Fred came home on Monday with all of the benefits paperwork to fill out for Stevens-Henager, and we quickly realized that they were lacking. Because we have never really been in the professional job market before, we were only looking at the salary when we considered this new opportunity and had never really thought insurance could make that significant of a difference. We became concerned and spent the entire day crunching numbers and came to the horrifying conclusion that with the raise Fred received from the hospital only 3 days before and the semi-annual bonus that came with it, and the difference we would be paying in health insurance, Fred would actually be bringing in significantly less, not minimally more as we had previously thought.

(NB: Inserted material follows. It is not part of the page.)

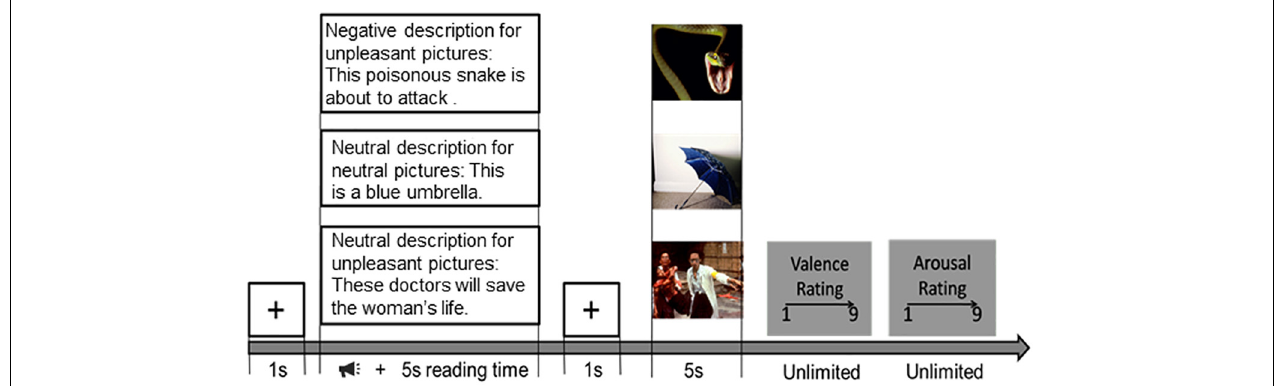
FIGURE 1 | Emotion regulation task procedure. Then each picture would be preceded by a description of the upcoming picture. When the sound ended, the subject would read the description and have more than 5 s to read it for the subject to understand its meaning. After the reading, a black fixation cross appears on a black screen for 1 s. During the presentation of the stimuli, participants were asked to understand the picture based on the preceding textual description. After each picture was presented, participants were required to give their rating scores (1 = negative, 9 = positive) and arousal (1 = calm, 9 = aroused) of each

We had enjoyed such good, peaceful affirmation to move forward with this decision and now we were feeling much confusion. We were starting to doubt our answers to prayer and then began wondering if the confusion we were feeling was the real answer to prayer and we had just wanted our previous feelings to be right. We still felt like the opportunity was enormous, but Fred couldn't see how he could shoulder the additional responsibility load and be worrying about our financial obligations even more than before. From conversations that Fred had with the director, we knew that Stevens-Henagar couldn't offer him more, but in these few short weeks Fred had gained such a respect for the staff that he felt he needed to call and express his concerns and see if they could help get some concrete information on advancement time lines and potential for the future. They did, but more than that they expressed their confidence in his abilities and in his character and when he came out of that room I saw a more humbled man, once again at peace with a decision that we had already made, and just looking at his face I instantly felt peace again as well.

Sometimes I let immediate worldy concerns overshadow my faith in the future. I know these first few months are going to be difficult for us. I think Fred will be pushed to stretch capacities he doesn't even know he has and we may feel like we are once again on a student budget, two things which are never fun to pair together, but because we had great dreams to go on a family vacation to New York we do have some money saved up to see us through. And though that vacation may have to wait longer than we wanted, I know the sacrifices we made to save will still be a blessing to us. It will be a good lesson for our family in frugality, a thing which we haven't been as good at as I know we can be. I always enjoy a good challenge, especially when I can see a light at the end of the tunnel :-). It's the pitch dark tunnels I'm terrified of.

I know Heavenly Father cares about our smallest concerns and he is holding our hands. Sometimes I forget to be humble and think that I am too mature to hold hands with a parent, but my "independant" plans are always embarrasingly juvenile and motivate me to cling once more to someone who knows me better than I know myself.